[Data supplied]

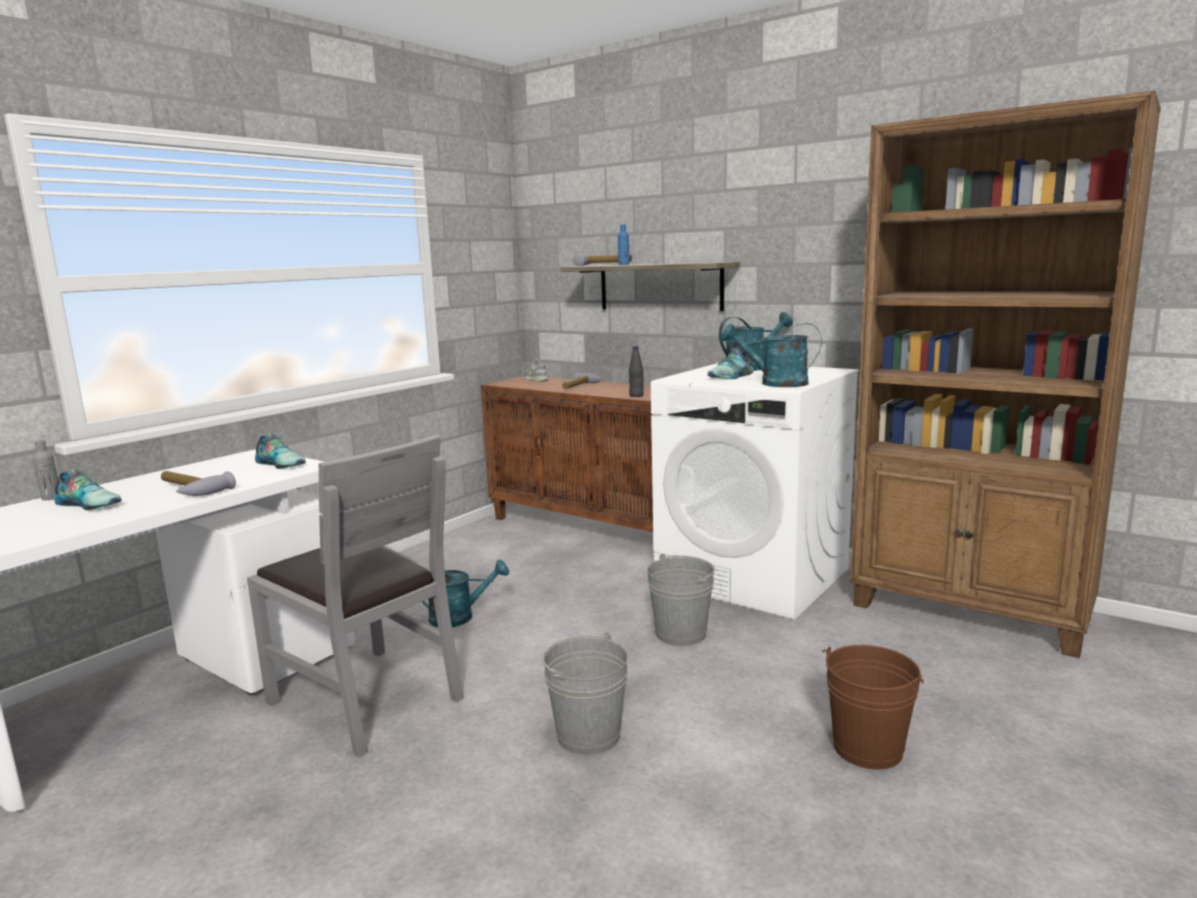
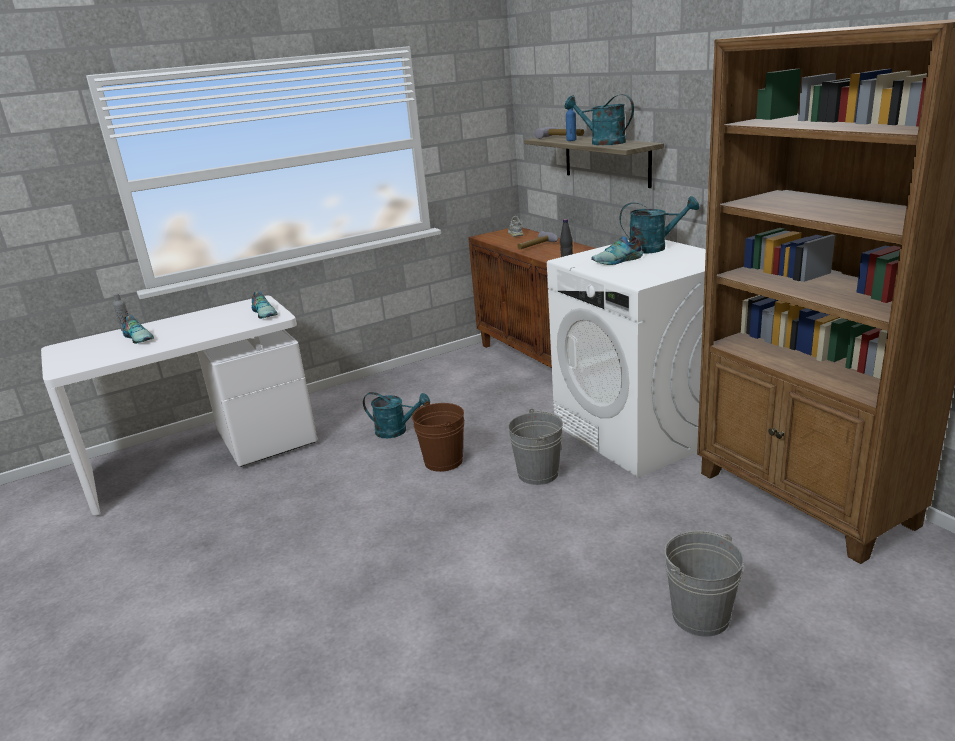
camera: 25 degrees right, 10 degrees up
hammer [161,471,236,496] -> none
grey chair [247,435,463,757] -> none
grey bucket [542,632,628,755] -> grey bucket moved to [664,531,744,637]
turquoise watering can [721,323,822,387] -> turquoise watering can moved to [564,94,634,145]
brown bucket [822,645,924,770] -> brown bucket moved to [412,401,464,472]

[/Data supplied]
[Data supplied]

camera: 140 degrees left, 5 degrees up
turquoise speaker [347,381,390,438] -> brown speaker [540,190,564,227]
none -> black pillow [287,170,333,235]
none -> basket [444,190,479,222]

[/Data supplied]
[Data supplied]

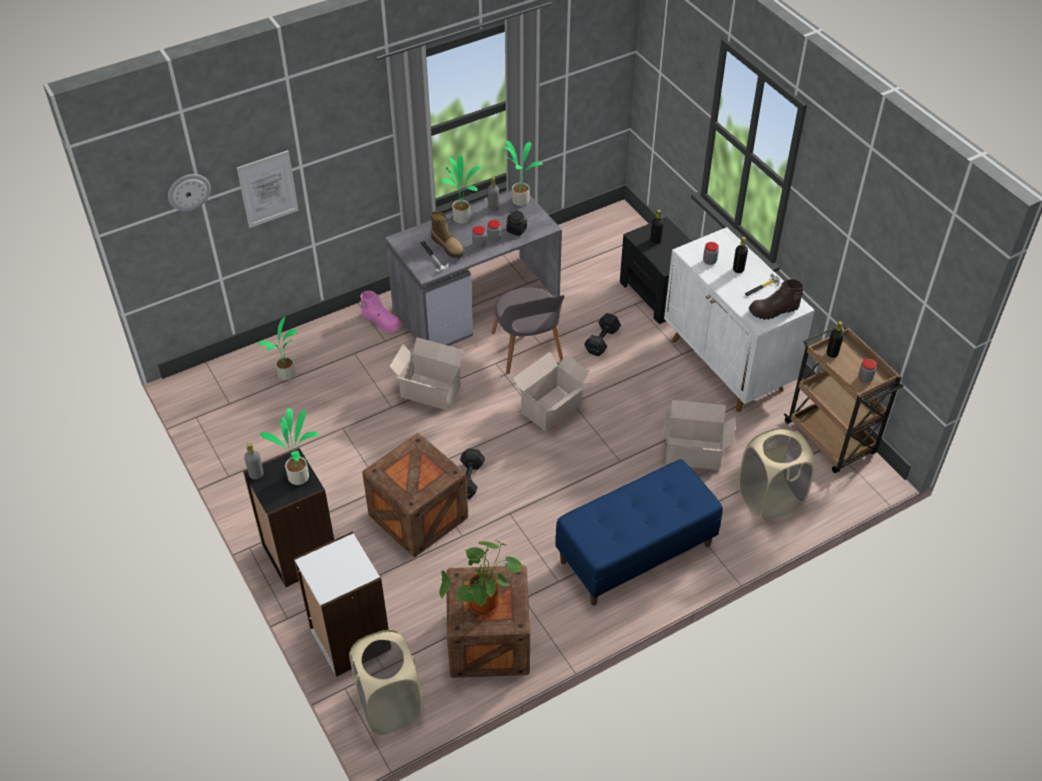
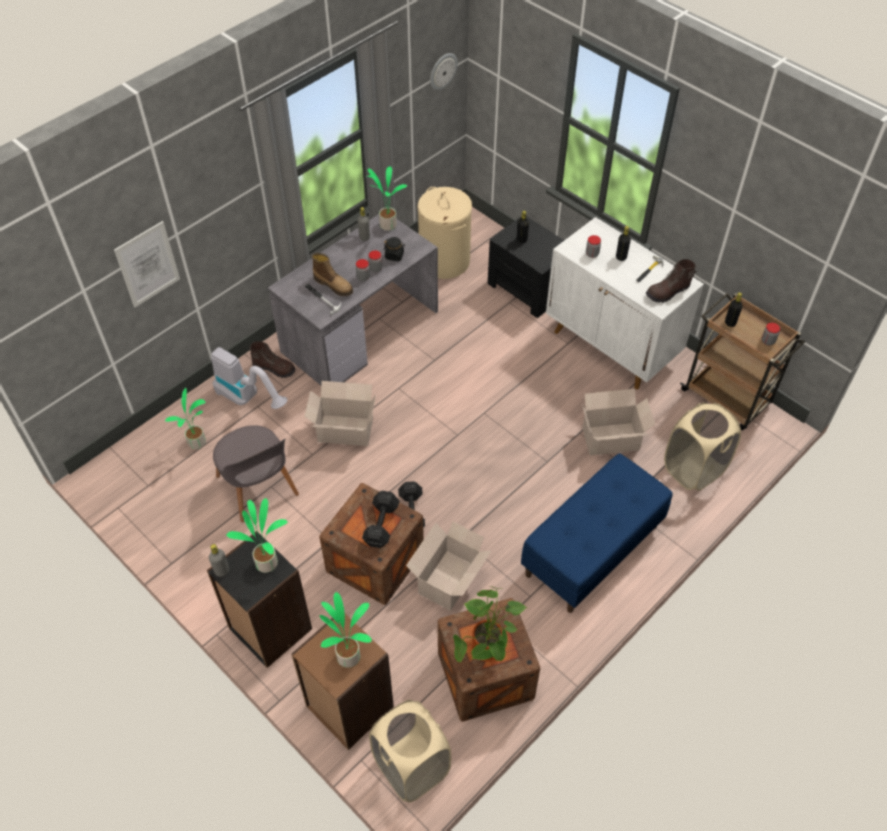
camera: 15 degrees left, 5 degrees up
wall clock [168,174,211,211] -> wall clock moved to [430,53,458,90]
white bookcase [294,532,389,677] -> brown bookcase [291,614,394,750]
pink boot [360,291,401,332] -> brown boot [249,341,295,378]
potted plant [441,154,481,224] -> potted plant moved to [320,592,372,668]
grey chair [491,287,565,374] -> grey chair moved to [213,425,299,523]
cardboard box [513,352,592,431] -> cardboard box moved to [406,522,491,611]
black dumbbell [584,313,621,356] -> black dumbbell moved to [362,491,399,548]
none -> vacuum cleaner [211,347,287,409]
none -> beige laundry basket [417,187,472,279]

[/Data supplied]

Please write out, exactly as they appear above, only the lines in the stretch from the line with "camera: 140 degrees left, 5 degrees up" through the line with "none -> basket [444,190,479,222]".

◆ Output of the task ◆
camera: 140 degrees left, 5 degrees up
turquoise speaker [347,381,390,438] -> brown speaker [540,190,564,227]
none -> black pillow [287,170,333,235]
none -> basket [444,190,479,222]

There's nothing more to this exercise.